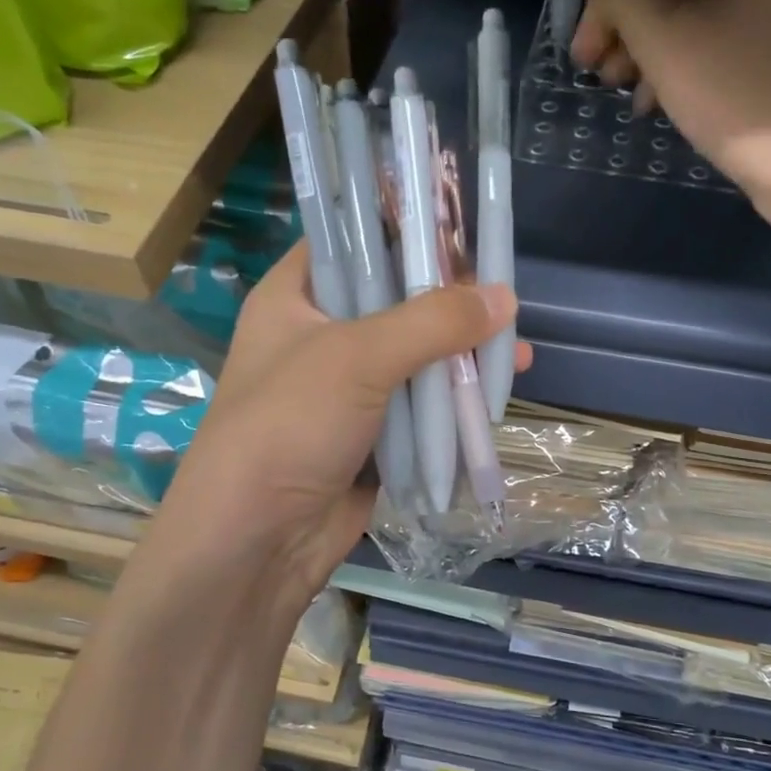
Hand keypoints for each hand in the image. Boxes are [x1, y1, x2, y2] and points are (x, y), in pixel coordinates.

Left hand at [124, 244, 524, 634]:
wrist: (256, 543)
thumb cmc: (288, 427)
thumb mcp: (357, 358)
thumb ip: (432, 322)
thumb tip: (504, 297)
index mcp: (295, 297)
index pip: (351, 240)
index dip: (402, 228)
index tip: (459, 227)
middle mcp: (321, 334)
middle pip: (395, 299)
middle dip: (450, 300)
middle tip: (502, 297)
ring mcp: (348, 387)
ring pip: (415, 355)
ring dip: (462, 355)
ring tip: (515, 353)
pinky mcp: (373, 433)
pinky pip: (421, 405)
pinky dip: (454, 402)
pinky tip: (495, 397)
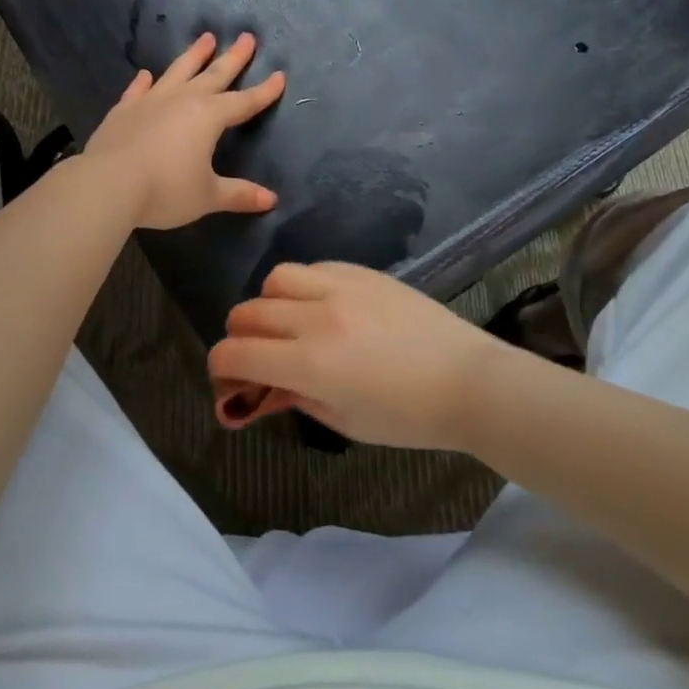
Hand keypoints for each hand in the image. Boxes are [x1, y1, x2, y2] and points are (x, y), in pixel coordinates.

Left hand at [80, 31, 285, 229]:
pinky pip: (137, 90)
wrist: (108, 184)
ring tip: (206, 38)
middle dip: (234, 57)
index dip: (264, 91)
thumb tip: (271, 199)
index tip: (280, 75)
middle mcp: (183, 100)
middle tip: (248, 37)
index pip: (244, 102)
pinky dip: (144, 82)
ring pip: (178, 71)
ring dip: (194, 55)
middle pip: (214, 74)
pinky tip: (146, 74)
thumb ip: (238, 194)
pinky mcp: (124, 110)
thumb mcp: (207, 195)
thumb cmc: (166, 190)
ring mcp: (151, 101)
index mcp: (209, 117)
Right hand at [208, 263, 510, 448]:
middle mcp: (316, 317)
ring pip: (275, 279)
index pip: (236, 354)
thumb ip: (294, 398)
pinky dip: (304, 286)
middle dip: (239, 337)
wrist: (468, 380)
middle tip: (256, 355)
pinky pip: (313, 266)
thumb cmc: (408, 417)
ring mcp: (340, 287)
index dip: (220, 368)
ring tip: (290, 322)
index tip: (227, 378)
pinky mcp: (361, 272)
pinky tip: (321, 304)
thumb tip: (261, 389)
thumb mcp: (345, 421)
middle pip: (248, 313)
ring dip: (270, 303)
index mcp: (310, 363)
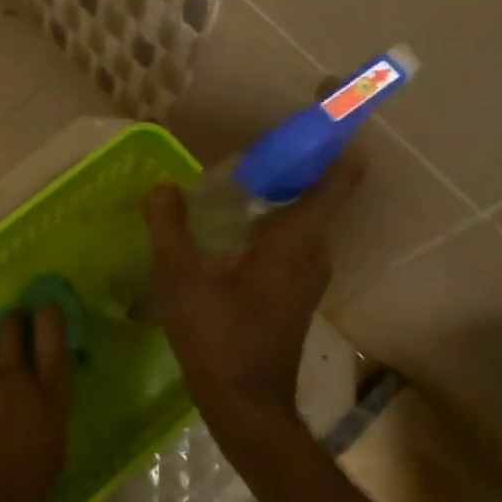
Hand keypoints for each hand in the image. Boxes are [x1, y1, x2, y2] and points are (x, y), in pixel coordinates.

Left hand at [0, 306, 71, 501]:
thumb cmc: (24, 496)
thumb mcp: (55, 453)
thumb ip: (50, 413)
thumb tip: (43, 392)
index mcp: (50, 395)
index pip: (53, 333)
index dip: (49, 313)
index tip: (45, 307)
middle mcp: (14, 380)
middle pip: (11, 327)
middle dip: (12, 323)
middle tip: (13, 331)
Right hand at [144, 151, 363, 442]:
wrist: (247, 406)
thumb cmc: (220, 341)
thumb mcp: (183, 282)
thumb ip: (170, 229)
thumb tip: (161, 187)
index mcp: (297, 240)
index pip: (340, 173)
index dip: (338, 129)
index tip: (322, 95)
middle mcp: (313, 250)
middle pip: (322, 184)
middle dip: (296, 151)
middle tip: (255, 136)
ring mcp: (307, 271)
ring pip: (304, 211)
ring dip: (280, 184)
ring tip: (235, 172)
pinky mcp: (294, 287)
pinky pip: (291, 234)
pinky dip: (271, 212)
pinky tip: (228, 220)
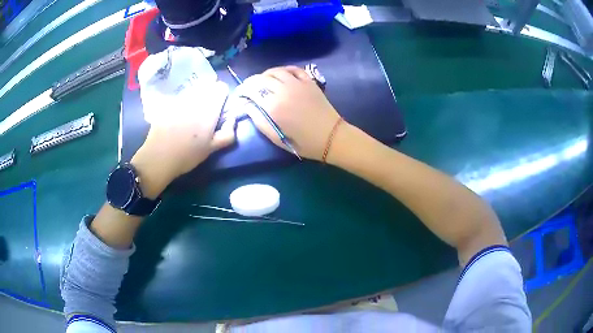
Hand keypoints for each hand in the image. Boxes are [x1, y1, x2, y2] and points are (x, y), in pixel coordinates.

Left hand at [131, 80, 235, 197]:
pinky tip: (178, 118)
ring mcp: (179, 100)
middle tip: (206, 112)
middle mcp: (195, 99)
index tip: (220, 107)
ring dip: (196, 98)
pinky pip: (180, 98)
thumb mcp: (212, 149)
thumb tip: (232, 119)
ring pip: (193, 91)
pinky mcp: (167, 104)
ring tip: (192, 115)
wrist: (158, 158)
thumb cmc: (187, 155)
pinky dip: (183, 103)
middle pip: (207, 86)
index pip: (221, 87)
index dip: (222, 95)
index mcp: (209, 109)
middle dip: (209, 95)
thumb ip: (227, 133)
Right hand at [240, 66, 340, 160]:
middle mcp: (283, 91)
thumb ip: (260, 121)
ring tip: (262, 81)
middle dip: (251, 82)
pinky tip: (281, 75)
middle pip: (261, 79)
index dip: (242, 91)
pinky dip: (284, 69)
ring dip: (266, 74)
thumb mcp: (277, 138)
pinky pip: (294, 69)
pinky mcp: (309, 82)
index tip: (240, 94)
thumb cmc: (303, 142)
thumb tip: (247, 107)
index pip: (251, 91)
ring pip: (276, 71)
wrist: (331, 137)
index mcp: (274, 107)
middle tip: (249, 88)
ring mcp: (297, 84)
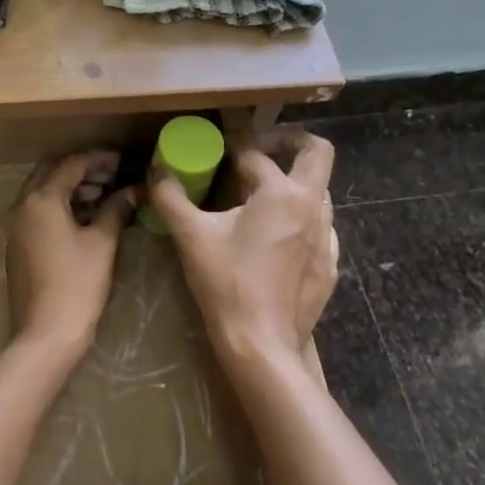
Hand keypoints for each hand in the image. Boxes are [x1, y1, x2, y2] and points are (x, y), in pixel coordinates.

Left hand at [7, 151, 137, 357]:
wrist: (46, 333)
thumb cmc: (78, 285)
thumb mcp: (102, 243)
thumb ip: (116, 209)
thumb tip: (134, 190)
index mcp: (41, 199)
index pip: (72, 164)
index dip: (100, 159)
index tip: (124, 161)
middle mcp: (22, 205)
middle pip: (52, 172)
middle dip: (82, 169)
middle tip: (113, 176)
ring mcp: (16, 226)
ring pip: (43, 191)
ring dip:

Exercise goal
Tell how many lines of the listing contain the string "wrist", giving the number without any other words.

Response area
7